§ **Instructions to follow**: Please pull the classification lines from all the records below, kingdom through scientific name plus the common name where one appears, and copy each one unchanged.

§ **Stored rows**:
<<<<

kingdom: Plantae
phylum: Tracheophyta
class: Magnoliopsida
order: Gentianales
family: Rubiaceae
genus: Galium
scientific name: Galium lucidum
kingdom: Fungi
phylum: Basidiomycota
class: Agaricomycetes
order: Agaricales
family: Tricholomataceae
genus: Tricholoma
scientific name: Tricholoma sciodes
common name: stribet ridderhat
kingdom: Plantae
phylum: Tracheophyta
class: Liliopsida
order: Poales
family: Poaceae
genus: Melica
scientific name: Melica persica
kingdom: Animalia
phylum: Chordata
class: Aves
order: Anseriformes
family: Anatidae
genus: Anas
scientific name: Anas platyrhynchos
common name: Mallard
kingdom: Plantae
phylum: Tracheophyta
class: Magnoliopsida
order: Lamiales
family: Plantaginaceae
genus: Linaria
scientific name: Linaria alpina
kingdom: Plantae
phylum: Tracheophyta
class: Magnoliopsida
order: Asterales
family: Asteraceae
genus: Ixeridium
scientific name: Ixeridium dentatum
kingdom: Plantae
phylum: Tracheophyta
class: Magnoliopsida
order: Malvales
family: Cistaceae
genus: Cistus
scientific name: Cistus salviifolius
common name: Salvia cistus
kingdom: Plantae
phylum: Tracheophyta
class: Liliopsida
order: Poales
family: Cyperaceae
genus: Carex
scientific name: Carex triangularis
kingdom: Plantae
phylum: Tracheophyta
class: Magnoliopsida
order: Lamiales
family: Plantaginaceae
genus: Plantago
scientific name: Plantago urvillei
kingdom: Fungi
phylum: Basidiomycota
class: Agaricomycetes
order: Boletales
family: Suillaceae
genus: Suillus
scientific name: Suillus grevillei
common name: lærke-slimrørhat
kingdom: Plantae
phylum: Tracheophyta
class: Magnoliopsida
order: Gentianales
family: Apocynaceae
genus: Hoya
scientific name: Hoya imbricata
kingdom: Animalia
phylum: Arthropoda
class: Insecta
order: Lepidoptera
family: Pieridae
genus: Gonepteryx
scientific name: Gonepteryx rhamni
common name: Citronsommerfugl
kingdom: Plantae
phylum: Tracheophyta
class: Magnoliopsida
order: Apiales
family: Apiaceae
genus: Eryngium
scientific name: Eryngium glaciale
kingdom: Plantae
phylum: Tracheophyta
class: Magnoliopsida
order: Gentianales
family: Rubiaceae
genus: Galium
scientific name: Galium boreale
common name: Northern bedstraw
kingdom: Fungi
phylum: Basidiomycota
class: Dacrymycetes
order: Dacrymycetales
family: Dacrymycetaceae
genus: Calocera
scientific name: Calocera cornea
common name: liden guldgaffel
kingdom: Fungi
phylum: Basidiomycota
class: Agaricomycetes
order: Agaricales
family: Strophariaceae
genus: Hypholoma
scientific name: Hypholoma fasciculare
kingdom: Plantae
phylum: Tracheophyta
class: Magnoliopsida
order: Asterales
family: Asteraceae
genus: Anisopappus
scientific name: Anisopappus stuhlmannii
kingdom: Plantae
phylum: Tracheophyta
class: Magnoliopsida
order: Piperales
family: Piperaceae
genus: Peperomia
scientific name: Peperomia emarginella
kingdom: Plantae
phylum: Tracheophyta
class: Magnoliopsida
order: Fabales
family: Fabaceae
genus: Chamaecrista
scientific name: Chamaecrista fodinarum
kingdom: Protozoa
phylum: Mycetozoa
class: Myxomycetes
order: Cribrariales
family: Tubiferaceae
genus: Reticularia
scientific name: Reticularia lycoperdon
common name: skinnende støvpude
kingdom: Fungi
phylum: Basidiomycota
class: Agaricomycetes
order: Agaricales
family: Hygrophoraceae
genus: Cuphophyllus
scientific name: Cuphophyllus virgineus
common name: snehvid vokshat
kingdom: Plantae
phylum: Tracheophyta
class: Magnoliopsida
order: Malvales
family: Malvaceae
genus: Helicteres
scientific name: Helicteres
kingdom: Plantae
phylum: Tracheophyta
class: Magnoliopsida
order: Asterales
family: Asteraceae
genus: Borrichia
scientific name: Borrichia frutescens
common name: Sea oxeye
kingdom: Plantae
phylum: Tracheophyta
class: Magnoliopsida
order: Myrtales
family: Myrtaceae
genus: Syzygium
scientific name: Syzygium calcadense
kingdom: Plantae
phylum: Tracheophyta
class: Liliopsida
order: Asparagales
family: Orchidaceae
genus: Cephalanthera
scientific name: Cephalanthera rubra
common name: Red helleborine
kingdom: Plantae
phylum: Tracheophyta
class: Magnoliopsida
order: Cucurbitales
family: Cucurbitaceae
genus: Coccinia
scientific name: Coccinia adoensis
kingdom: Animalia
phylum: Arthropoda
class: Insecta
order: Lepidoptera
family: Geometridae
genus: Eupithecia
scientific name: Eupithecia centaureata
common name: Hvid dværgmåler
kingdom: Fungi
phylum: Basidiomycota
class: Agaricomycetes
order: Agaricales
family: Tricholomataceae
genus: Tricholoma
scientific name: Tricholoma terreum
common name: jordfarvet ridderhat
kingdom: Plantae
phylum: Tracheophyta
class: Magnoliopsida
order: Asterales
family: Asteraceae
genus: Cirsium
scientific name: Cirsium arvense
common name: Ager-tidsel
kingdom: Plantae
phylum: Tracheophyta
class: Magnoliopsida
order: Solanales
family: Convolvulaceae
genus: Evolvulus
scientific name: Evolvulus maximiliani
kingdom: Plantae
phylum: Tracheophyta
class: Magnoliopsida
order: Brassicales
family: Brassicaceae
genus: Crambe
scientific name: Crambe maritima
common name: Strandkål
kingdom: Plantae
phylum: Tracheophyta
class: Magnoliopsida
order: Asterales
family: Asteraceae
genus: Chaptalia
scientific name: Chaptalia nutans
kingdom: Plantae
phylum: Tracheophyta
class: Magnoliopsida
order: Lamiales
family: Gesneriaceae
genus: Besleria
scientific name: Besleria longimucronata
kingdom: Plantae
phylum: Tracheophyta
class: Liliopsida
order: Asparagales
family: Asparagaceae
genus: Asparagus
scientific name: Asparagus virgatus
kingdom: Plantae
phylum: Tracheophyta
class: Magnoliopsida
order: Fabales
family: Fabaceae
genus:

>>>>

§ **Task answer**:
kingdom: Plantae
phylum: Tracheophyta
class: Magnoliopsida
order: Gentianales
family: Rubiaceae
genus: Galium
scientific name: Galium lucidum
kingdom: Fungi
phylum: Basidiomycota
class: Agaricomycetes
order: Agaricales
family: Tricholomataceae
genus: Tricholoma
scientific name: Tricholoma sciodes
common name: stribet ridderhat
kingdom: Plantae
phylum: Tracheophyta
class: Liliopsida
order: Poales
family: Poaceae
genus: Melica
scientific name: Melica persica
kingdom: Animalia
phylum: Chordata
class: Aves
order: Anseriformes
family: Anatidae
genus: Anas
scientific name: Anas platyrhynchos
common name: Mallard
kingdom: Plantae
phylum: Tracheophyta
class: Magnoliopsida
order: Lamiales
family: Plantaginaceae
genus: Linaria
scientific name: Linaria alpina
kingdom: Plantae
phylum: Tracheophyta
class: Magnoliopsida
order: Asterales
family: Asteraceae
genus: Ixeridium
scientific name: Ixeridium dentatum
kingdom: Plantae
phylum: Tracheophyta
class: Magnoliopsida
order: Malvales
family: Cistaceae
genus: Cistus
scientific name: Cistus salviifolius
common name: Salvia cistus
kingdom: Plantae
phylum: Tracheophyta
class: Liliopsida
order: Poales
family: Cyperaceae
genus: Carex
scientific name: Carex triangularis
kingdom: Plantae
phylum: Tracheophyta
class: Magnoliopsida
order: Lamiales
family: Plantaginaceae
genus: Plantago
scientific name: Plantago urvillei
kingdom: Fungi
phylum: Basidiomycota
class: Agaricomycetes
order: Boletales
family: Suillaceae
genus: Suillus
scientific name: Suillus grevillei
common name: lærke-slimrørhat
kingdom: Plantae
phylum: Tracheophyta
class: Magnoliopsida
order: Gentianales
family: Apocynaceae
genus: Hoya
scientific name: Hoya imbricata
kingdom: Animalia
phylum: Arthropoda
class: Insecta
order: Lepidoptera
family: Pieridae
genus: Gonepteryx
scientific name: Gonepteryx rhamni
common name: Citronsommerfugl
kingdom: Plantae
phylum: Tracheophyta
class: Magnoliopsida
order: Apiales
family: Apiaceae
genus: Eryngium
scientific name: Eryngium glaciale
kingdom: Plantae
phylum: Tracheophyta
class: Magnoliopsida
order: Gentianales
family: Rubiaceae
genus: Galium
scientific name: Galium boreale
common name: Northern bedstraw
kingdom: Fungi
phylum: Basidiomycota
class: Dacrymycetes
order: Dacrymycetales
family: Dacrymycetaceae
genus: Calocera
scientific name: Calocera cornea
common name: liden guldgaffel
kingdom: Fungi
phylum: Basidiomycota
class: Agaricomycetes
order: Agaricales
family: Strophariaceae
genus: Hypholoma
scientific name: Hypholoma fasciculare
kingdom: Plantae
phylum: Tracheophyta
class: Magnoliopsida
order: Asterales
family: Asteraceae
genus: Anisopappus
scientific name: Anisopappus stuhlmannii
kingdom: Plantae
phylum: Tracheophyta
class: Magnoliopsida
order: Piperales
family: Piperaceae
genus: Peperomia
scientific name: Peperomia emarginella
kingdom: Plantae
phylum: Tracheophyta
class: Magnoliopsida
order: Fabales
family: Fabaceae
genus: Chamaecrista
scientific name: Chamaecrista fodinarum
kingdom: Protozoa
phylum: Mycetozoa
class: Myxomycetes
order: Cribrariales
family: Tubiferaceae
genus: Reticularia
scientific name: Reticularia lycoperdon
common name: skinnende støvpude
kingdom: Fungi
phylum: Basidiomycota
class: Agaricomycetes
order: Agaricales
family: Hygrophoraceae
genus: Cuphophyllus
scientific name: Cuphophyllus virgineus
common name: snehvid vokshat
kingdom: Plantae
phylum: Tracheophyta
class: Magnoliopsida
order: Malvales
family: Malvaceae
genus: Helicteres
scientific name: Helicteres
kingdom: Plantae
phylum: Tracheophyta
class: Magnoliopsida
order: Asterales
family: Asteraceae
genus: Borrichia
scientific name: Borrichia frutescens
common name: Sea oxeye
kingdom: Plantae
phylum: Tracheophyta
class: Magnoliopsida
order: Myrtales
family: Myrtaceae
genus: Syzygium
scientific name: Syzygium calcadense
kingdom: Plantae
phylum: Tracheophyta
class: Liliopsida
order: Asparagales
family: Orchidaceae
genus: Cephalanthera
scientific name: Cephalanthera rubra
common name: Red helleborine
kingdom: Plantae
phylum: Tracheophyta
class: Magnoliopsida
order: Cucurbitales
family: Cucurbitaceae
genus: Coccinia
scientific name: Coccinia adoensis
kingdom: Animalia
phylum: Arthropoda
class: Insecta
order: Lepidoptera
family: Geometridae
genus: Eupithecia
scientific name: Eupithecia centaureata
common name: Hvid dværgmåler
kingdom: Fungi
phylum: Basidiomycota
class: Agaricomycetes
order: Agaricales
family: Tricholomataceae
genus: Tricholoma
scientific name: Tricholoma terreum
common name: jordfarvet ridderhat
kingdom: Plantae
phylum: Tracheophyta
class: Magnoliopsida
order: Asterales
family: Asteraceae
genus: Cirsium
scientific name: Cirsium arvense
common name: Ager-tidsel
kingdom: Plantae
phylum: Tracheophyta
class: Magnoliopsida
order: Solanales
family: Convolvulaceae
genus: Evolvulus
scientific name: Evolvulus maximiliani
kingdom: Plantae
phylum: Tracheophyta
class: Magnoliopsida
order: Brassicales
family: Brassicaceae
genus: Crambe
scientific name: Crambe maritima
common name: Strandkål
kingdom: Plantae
phylum: Tracheophyta
class: Magnoliopsida
order: Asterales
family: Asteraceae
genus: Chaptalia
scientific name: Chaptalia nutans
kingdom: Plantae
phylum: Tracheophyta
class: Magnoliopsida
order: Lamiales
family: Gesneriaceae
genus: Besleria
scientific name: Besleria longimucronata
kingdom: Plantae
phylum: Tracheophyta
class: Liliopsida
order: Asparagales
family: Asparagaceae
genus: Asparagus
scientific name: Asparagus virgatus
kingdom: Plantae
phylum: Tracheophyta
class: Magnoliopsida
order: Fabales
family: Fabaceae
genus:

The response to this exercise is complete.